Easter represents for this predominantly Catholic nation a rebirth and renewal. The Passion and resurrection of Christ saves Christians from the death of sin.

The paradox of the empty tomb vivifies the eternal life promised by obedience of and fidelity to Christ’s teachings.

In his letter to the Corinthians, Paul the Apostle writes: “Three things will last forever: faith, hope, and love — and the greatest of these is love.” (1 Corinthians 13:13)

This line from the first of the Pauline epistles retains its timeless relevance for and challenge to a nation that must not turn its face away to ignore and avoid the unredressed search for social justice, particularly for the victims of extrajudicial killings (EJKs) and their families.

Bible scholars note that when St. Paul wrote the first letter to the church of Corinth, he had just established a Christian community in the year 51. According to the United States Conference of Catholic Bishops, Corinth then was a seaport city rising as a commercial hub, a “melting pot full of devotees of various pagan cults.”
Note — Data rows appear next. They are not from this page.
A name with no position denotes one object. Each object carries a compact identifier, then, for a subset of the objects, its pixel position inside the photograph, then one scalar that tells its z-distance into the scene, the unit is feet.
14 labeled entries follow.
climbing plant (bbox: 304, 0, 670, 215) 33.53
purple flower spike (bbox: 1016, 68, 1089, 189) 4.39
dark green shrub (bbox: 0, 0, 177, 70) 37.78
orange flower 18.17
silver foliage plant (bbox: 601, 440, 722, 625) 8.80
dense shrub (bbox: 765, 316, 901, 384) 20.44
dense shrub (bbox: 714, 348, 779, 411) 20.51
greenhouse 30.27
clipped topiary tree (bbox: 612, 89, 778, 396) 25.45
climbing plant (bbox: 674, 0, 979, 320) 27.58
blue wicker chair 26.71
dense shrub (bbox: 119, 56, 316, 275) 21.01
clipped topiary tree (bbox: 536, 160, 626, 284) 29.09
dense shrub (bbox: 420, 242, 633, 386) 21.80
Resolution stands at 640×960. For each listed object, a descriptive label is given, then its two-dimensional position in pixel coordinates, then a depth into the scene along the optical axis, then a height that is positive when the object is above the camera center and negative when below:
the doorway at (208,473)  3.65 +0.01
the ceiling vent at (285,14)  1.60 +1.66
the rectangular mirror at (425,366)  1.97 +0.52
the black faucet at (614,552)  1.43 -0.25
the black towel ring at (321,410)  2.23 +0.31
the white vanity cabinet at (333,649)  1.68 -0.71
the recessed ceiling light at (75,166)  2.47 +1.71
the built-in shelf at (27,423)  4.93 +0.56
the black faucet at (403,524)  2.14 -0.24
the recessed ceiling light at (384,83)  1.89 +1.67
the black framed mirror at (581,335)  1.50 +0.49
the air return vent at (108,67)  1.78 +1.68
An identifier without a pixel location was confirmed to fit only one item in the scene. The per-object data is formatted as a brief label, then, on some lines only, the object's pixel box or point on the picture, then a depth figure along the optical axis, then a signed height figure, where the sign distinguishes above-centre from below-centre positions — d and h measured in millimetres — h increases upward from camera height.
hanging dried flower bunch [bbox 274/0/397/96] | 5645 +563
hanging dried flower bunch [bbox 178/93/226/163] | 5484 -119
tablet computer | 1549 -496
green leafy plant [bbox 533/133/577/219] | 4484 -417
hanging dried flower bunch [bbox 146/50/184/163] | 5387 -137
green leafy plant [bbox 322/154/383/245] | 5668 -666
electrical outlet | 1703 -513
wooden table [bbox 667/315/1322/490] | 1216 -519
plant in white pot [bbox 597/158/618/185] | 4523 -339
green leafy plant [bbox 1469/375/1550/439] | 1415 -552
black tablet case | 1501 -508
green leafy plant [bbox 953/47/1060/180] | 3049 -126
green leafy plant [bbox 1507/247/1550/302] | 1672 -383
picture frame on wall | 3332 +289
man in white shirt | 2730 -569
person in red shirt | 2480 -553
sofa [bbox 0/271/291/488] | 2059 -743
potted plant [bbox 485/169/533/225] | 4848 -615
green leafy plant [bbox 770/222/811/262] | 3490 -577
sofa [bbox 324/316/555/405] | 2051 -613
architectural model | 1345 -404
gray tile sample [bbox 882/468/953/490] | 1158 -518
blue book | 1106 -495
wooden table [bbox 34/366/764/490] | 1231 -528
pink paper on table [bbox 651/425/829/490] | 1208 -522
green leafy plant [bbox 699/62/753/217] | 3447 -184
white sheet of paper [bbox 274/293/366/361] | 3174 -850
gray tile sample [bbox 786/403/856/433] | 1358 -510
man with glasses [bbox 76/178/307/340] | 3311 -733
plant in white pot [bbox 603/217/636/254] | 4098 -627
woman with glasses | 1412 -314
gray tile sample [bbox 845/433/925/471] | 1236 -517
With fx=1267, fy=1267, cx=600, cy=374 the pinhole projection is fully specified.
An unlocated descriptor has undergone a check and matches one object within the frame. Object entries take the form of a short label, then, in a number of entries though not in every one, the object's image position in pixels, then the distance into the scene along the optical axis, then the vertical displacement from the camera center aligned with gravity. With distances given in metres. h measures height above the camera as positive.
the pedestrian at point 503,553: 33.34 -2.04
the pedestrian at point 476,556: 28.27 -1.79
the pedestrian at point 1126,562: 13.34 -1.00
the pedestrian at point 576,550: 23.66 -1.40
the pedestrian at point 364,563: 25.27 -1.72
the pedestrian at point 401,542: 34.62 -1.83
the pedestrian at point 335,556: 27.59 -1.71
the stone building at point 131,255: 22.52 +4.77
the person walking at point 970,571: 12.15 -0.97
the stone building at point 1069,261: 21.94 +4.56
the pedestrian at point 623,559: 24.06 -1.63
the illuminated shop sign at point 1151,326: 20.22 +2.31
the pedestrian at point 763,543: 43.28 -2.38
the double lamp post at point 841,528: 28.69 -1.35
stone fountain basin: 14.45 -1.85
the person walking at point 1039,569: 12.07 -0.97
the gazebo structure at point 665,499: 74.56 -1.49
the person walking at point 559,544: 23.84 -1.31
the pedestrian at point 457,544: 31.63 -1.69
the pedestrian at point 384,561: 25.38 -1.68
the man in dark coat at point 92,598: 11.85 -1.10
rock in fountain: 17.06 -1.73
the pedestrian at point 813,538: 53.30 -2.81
As the father of the small and young Christian community, Paul the Apostle addressed the paradox of faith facing “men and women who had accepted the good news of Christ and were now trying to realize in their lives the implications of their baptism,” notes the article on bible.usccb.org.

Much as the early Christians struggled with their new faith in Christ’s teachings and the residual but still dominant beliefs of apostasy, contemporary Christian Filipinos find themselves in a similar arena.

How can the culture of death and impunity thrive in the hearts and minds of people who consider themselves followers of Christ?

How can we utter belief in “faith, hope and love” and in the same breath, reject the human rights of others whom we deem as different, alien and threatening?

Last April 1, 2023, the Manila Bulletin reported that the Philippines’ record of “three convictions out of the 6,000 alleged cases of... EJKs...” called for “more accountability to bring justice to the victims of the drug wars.”

This was the stance taken by European Union (EU) Special Representative Eamon Gilmore, who was in the country to assess the country’s performance in the EU’s Generalised Scheme of Preferences Plus (GSP+), which grants privileges, such as zero tariff on exports to the EU.

The Philippines’ GSP+ status expires by December 2023.

While the country has significant gains in 27 GSP conventions, particularly in environment, governance and social development, Gilmore assessed that the country’s institutions and leaders must address more decisively issues related to human rights.

Gilmore also called for the release of detained former senator Leila de Lima.

The Duterte administration’s war on drugs was viewed as “excellent” by 82 percent of Filipinos who welcomed the “arrest of drug suspects” and the “lessening of crime,” based on the June 2019 Social Weather Stations (SWS) survey.

Yet, the Rappler reported that the SWS surveys conducted in December 2019 released findings that 76 percent of Filipinos saw “many violations” of human rights in the government’s campaign against illegal drugs.

Respondents cited violations, such the authorities’ planting of evidence during raids; the killing of suspects falsely accused of resisting arrest and fighting the police (“nanlaban”); and the selling by “ninja cops” of drugs seized during police operations.

Like sin, hypocrisy continues to dog our Christian community as we justify a false sense of peace and order earned at the cost of the lives of those who deserved due processes of law.

To redeem ourselves as a nation centered on Christ, we must push for justice to overcome the culture of killings and impunity darkening our consciousness and memories.